Directions
In the entries that follow, the line with "- [ ] Faire" opens the range and the line with "warn with stack" closes it; repeat that range exactly, both lines included.

Data records
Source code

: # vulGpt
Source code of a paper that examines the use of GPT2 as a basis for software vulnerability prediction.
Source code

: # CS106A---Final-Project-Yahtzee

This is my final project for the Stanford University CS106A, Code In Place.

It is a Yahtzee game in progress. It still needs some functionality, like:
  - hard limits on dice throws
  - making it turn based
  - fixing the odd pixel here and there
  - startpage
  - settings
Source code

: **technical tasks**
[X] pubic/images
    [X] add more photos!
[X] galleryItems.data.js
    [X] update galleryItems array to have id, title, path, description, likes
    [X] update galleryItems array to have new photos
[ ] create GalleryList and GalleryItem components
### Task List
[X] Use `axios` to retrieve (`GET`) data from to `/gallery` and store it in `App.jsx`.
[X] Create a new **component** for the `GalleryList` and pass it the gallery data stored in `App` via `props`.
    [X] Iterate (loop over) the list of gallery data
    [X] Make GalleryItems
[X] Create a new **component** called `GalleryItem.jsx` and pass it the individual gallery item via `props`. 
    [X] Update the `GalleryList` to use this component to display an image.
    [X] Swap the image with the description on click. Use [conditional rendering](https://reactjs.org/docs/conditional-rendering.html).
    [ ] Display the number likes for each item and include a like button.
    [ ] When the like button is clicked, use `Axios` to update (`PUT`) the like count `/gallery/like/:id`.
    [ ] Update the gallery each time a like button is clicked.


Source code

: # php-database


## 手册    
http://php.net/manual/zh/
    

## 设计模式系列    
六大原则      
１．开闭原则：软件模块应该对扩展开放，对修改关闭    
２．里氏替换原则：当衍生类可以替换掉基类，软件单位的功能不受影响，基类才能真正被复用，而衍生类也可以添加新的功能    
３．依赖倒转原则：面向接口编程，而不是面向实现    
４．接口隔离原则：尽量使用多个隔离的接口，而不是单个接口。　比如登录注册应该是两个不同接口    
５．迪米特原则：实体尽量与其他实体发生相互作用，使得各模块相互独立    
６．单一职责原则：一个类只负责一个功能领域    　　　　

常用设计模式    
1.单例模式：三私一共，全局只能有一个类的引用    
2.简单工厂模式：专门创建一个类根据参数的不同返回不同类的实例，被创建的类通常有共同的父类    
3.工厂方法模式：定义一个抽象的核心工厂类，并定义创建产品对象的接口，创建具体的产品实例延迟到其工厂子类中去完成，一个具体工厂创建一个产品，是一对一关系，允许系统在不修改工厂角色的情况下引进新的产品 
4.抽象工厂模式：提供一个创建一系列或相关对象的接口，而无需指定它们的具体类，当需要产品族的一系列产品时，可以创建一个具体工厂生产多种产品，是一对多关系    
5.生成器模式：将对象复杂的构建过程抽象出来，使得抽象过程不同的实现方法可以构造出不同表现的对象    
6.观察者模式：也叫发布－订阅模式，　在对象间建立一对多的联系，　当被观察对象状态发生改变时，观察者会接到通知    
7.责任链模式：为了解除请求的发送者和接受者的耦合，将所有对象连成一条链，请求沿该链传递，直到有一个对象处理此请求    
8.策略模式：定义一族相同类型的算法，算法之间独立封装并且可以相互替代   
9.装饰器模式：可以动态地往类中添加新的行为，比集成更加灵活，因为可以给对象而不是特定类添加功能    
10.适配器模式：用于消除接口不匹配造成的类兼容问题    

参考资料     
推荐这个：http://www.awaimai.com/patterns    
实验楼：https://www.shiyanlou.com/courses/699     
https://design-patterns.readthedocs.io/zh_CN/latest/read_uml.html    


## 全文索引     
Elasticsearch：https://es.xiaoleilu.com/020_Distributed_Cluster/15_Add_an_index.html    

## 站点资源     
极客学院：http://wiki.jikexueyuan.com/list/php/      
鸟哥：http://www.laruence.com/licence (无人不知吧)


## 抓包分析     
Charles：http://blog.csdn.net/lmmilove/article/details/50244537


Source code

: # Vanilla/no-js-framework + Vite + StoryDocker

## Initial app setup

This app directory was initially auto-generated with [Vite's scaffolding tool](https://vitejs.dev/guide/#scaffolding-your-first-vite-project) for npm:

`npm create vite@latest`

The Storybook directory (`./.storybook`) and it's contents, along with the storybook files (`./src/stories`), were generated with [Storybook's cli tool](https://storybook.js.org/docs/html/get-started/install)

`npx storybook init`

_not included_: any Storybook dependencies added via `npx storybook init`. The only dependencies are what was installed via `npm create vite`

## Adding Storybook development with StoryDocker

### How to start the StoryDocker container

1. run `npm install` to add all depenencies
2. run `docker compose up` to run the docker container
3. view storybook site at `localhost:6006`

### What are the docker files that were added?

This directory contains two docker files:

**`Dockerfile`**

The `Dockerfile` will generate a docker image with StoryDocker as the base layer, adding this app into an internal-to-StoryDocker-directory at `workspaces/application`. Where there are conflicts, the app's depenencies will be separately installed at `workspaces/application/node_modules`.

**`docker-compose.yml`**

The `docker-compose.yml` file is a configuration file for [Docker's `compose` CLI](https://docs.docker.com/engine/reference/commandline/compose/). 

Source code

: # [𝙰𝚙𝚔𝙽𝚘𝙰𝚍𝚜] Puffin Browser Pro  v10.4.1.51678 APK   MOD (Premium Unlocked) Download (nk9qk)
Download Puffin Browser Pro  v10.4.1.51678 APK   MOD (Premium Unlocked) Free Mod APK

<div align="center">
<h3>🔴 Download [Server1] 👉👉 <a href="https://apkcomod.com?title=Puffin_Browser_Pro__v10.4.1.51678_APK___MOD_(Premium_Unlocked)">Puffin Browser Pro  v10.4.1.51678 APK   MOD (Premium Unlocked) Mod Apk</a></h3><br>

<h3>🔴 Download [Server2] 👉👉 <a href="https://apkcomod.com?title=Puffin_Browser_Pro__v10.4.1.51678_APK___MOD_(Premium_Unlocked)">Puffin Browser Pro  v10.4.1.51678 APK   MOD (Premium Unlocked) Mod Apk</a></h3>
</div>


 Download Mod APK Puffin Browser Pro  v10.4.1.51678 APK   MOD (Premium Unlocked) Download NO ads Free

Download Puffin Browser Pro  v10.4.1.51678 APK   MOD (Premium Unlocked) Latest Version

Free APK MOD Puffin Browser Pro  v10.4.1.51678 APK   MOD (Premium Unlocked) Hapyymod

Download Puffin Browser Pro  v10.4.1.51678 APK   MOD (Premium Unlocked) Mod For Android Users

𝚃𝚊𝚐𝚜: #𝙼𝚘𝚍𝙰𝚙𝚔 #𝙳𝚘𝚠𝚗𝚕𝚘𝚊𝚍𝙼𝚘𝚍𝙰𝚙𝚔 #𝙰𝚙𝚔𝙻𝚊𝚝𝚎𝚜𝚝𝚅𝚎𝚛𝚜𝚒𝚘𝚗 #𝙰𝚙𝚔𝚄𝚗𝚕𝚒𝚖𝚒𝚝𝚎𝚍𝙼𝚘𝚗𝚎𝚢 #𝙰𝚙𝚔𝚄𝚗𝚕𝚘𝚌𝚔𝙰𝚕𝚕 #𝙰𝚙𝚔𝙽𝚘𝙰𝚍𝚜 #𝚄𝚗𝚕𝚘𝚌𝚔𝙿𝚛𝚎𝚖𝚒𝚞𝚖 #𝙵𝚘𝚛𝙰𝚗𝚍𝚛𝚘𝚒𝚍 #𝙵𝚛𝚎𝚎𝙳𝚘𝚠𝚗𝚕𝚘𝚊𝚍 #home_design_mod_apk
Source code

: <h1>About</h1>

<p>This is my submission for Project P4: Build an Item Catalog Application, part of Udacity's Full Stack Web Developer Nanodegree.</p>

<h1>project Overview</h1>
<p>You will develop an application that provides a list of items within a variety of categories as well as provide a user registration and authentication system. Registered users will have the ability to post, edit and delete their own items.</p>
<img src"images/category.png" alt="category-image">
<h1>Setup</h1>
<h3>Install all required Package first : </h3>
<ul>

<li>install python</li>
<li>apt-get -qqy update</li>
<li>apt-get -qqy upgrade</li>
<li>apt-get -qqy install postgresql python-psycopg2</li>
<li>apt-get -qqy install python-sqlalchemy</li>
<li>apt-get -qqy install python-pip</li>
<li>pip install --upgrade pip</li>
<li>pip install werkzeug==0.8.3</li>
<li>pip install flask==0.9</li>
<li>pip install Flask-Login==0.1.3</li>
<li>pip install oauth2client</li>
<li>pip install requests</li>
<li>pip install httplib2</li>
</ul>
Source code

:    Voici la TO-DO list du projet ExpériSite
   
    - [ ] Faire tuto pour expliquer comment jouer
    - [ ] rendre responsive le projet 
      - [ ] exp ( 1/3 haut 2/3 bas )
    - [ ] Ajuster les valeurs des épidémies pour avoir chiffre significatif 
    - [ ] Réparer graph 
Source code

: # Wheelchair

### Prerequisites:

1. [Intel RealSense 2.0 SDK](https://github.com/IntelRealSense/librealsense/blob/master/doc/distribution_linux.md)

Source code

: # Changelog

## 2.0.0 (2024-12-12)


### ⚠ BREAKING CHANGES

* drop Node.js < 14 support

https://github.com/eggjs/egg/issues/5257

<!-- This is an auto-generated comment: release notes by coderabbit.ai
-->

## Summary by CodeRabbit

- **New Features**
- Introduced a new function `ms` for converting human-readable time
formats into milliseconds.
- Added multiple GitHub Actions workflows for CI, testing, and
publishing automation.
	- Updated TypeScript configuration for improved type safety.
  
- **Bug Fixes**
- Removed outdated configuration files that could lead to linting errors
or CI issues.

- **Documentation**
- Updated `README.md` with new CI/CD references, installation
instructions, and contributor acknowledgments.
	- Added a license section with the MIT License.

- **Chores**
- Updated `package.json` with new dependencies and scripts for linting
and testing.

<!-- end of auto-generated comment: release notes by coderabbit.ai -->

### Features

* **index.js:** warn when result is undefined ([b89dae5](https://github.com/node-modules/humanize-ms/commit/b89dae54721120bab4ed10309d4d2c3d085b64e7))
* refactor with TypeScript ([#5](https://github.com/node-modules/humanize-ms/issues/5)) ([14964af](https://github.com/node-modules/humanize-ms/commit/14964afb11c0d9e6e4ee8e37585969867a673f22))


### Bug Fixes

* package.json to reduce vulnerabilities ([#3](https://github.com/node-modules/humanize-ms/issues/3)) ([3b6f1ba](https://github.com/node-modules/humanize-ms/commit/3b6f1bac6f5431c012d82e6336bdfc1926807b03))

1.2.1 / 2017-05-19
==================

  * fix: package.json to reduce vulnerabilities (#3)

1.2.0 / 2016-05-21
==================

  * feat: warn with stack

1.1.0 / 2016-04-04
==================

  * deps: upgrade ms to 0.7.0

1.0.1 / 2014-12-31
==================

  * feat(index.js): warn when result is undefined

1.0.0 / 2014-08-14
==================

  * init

Your response
    - [ ] Faire tuto pour expliquer comment jouer
    - [ ] rendre responsive le projet 
      - [ ] exp ( 1/3 haut 2/3 bas )
    - [ ] Ajuster les valeurs des épidémies pour avoir chiffre significatif 
    - [ ] Réparer graph 
Source code

: # Wheelchair

### Prerequisites:

1. [Intel RealSense 2.0 SDK](https://github.com/IntelRealSense/librealsense/blob/master/doc/distribution_linux.md)

Source code

: # Changelog

## 2.0.0 (2024-12-12)


### ⚠ BREAKING CHANGES

* drop Node.js < 14 support

https://github.com/eggjs/egg/issues/5257

<!-- This is an auto-generated comment: release notes by coderabbit.ai
-->

## Summary by CodeRabbit

- **New Features**
- Introduced a new function `ms` for converting human-readable time
formats into milliseconds.
- Added multiple GitHub Actions workflows for CI, testing, and
publishing automation.
	- Updated TypeScript configuration for improved type safety.
  
- **Bug Fixes**
- Removed outdated configuration files that could lead to linting errors
or CI issues.

- **Documentation**
- Updated `README.md` with new CI/CD references, installation
instructions, and contributor acknowledgments.
	- Added a license section with the MIT License.

- **Chores**
- Updated `package.json` with new dependencies and scripts for linting
and testing.

<!-- end of auto-generated comment: release notes by coderabbit.ai -->

### Features

* **index.js:** warn when result is undefined ([b89dae5](https://github.com/node-modules/humanize-ms/commit/b89dae54721120bab4ed10309d4d2c3d085b64e7))
* refactor with TypeScript ([#5](https://github.com/node-modules/humanize-ms/issues/5)) ([14964af](https://github.com/node-modules/humanize-ms/commit/14964afb11c0d9e6e4ee8e37585969867a673f22))


### Bug Fixes

* package.json to reduce vulnerabilities ([#3](https://github.com/node-modules/humanize-ms/issues/3)) ([3b6f1ba](https://github.com/node-modules/humanize-ms/commit/3b6f1bac6f5431c012d82e6336bdfc1926807b03))

1.2.1 / 2017-05-19
==================

  * fix: package.json to reduce vulnerabilities (#3)

1.2.0 / 2016-05-21
==================

  * feat: warn with stack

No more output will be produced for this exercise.